TNEWS is a 15-class short news text classification dataset.
The official TNEWS corpus can be find HERE
Download the corpus and save data at [TNEWS_DATA_PATH]
Download ChineseBERT model and save at [CHINESEBERT_PATH]
.
Run the following scripts to train and evaluate on the validation set.
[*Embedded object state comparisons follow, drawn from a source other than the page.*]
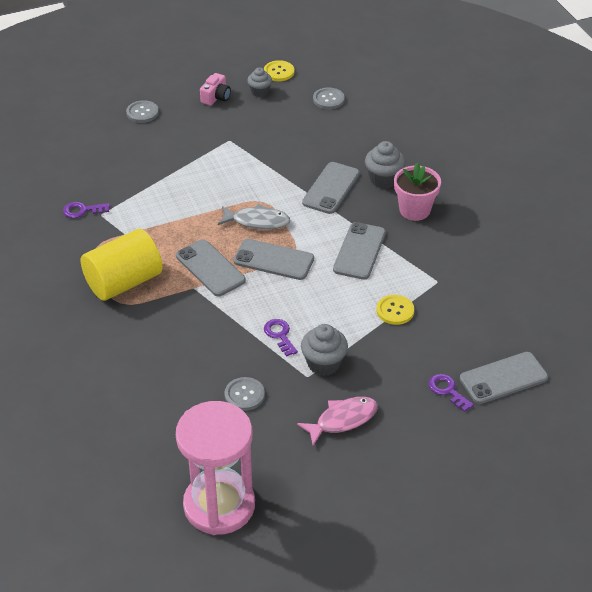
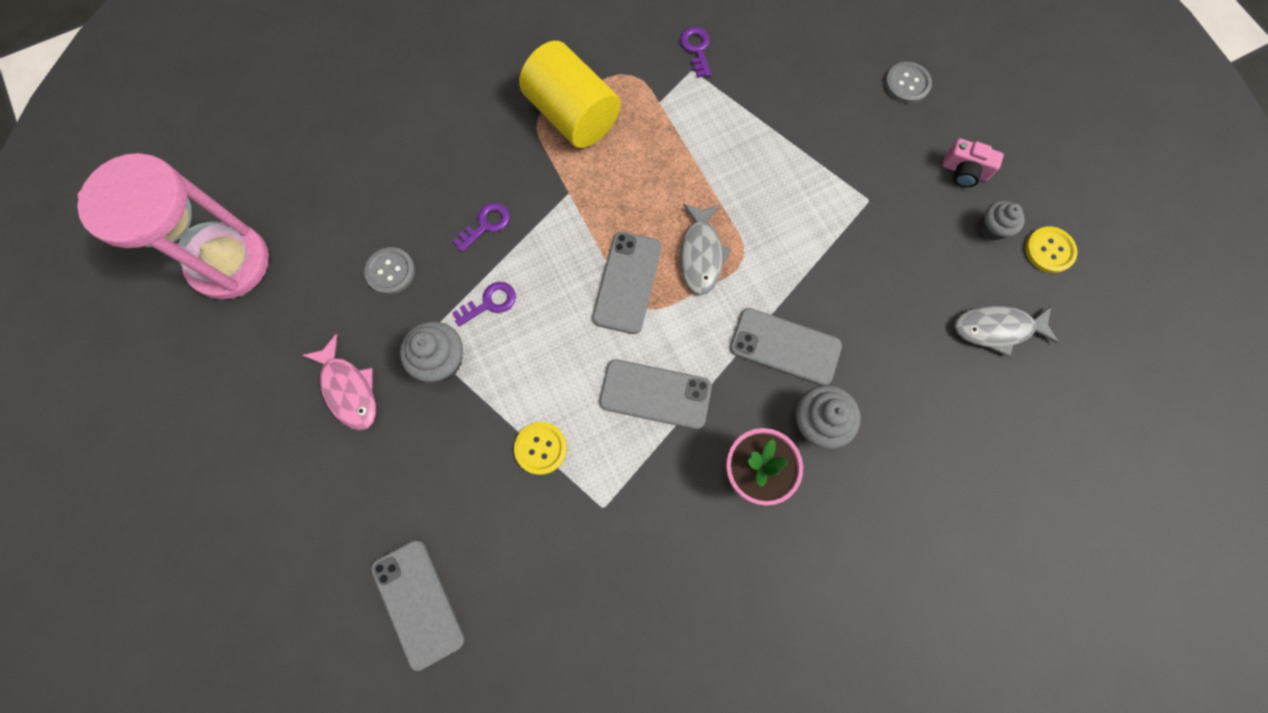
camera: 85 degrees right, 30 degrees up
grey phone [176,239,246,296] -> none
grey button [313,87,345,109] -> grey fish [954,306,1059,357]
purple key [428,374,474,412] -> purple key moved to [453,203,510,252]

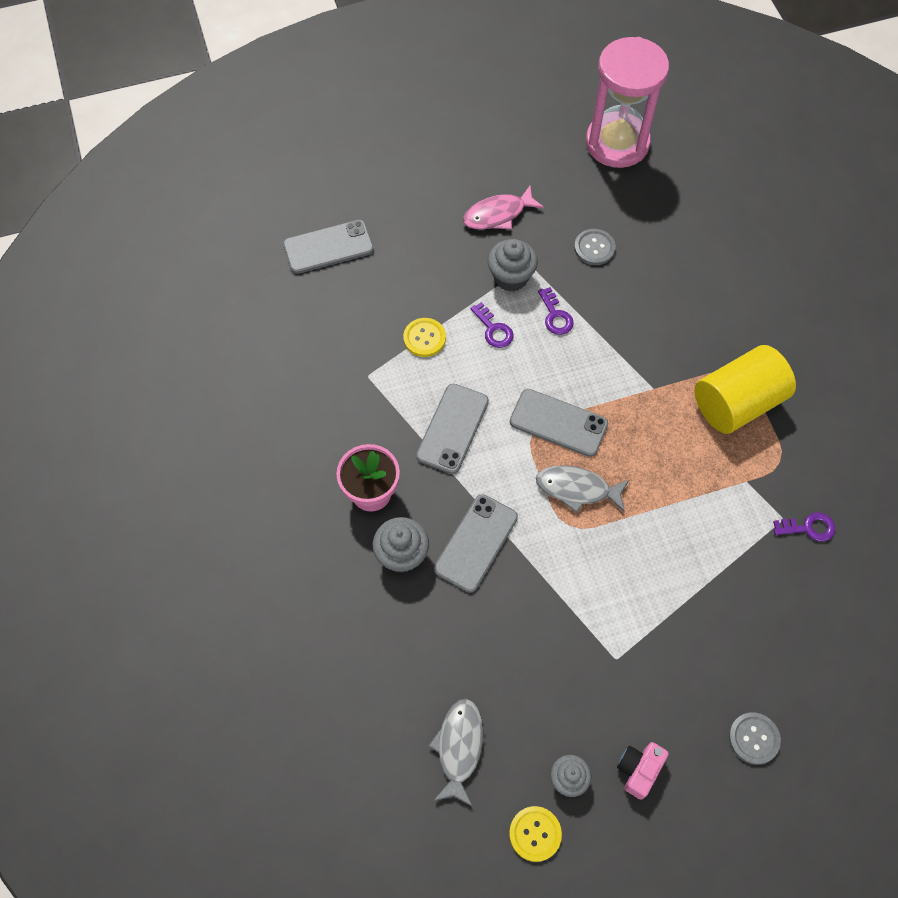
camera: 100 degrees right, 10 degrees down
purple key [453,203,510,252] -> purple key moved to [470,302,513,348]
If you would like to evaluate the model on the test set, please submit the model prediction to CLUE
CUDA_VISIBLE_DEVICES=0 python3 $REPO_PATH/tasks/TNews/TNews_trainer.py \
--lr 3e-5 \
--max_epochs 5 \
--max_length 128 \
--weight_decay 0.002 \
--hidden_dropout_prob 0.2 \
--warmup_proportion 0.02 \
--batch_size 12 \
--accumulate_grad_batches 2 \
--save_topk 20 \
--val_check_interval 0.25 \
--bert_path [CHINESEBERT_PATH] \
--data_dir [TNEWS_DATA_PATH] \
--save_path [OUTPUT_PATH] \
--gpus="1" \
--precision=16
The evaluation metric is Accuracy.
Result of our model and previous SOTAs are:
base model:
Model | Dev | Test |
---|---|---|
ERNIE | 58.24 | 58.33 |
BERT | 56.09 | 56.58 |
BERT-wwm | 56.77 | 56.86 |
RoBERTa | 57.51 | 56.94 |
ChineseBERT | 58.64 | 58.95 |
large model:
Model | Dev | Test |
---|---|---|
RoBERTa-large | 58.32 | 58.61 |
ChineseBERT-large | 59.06 | 59.47 |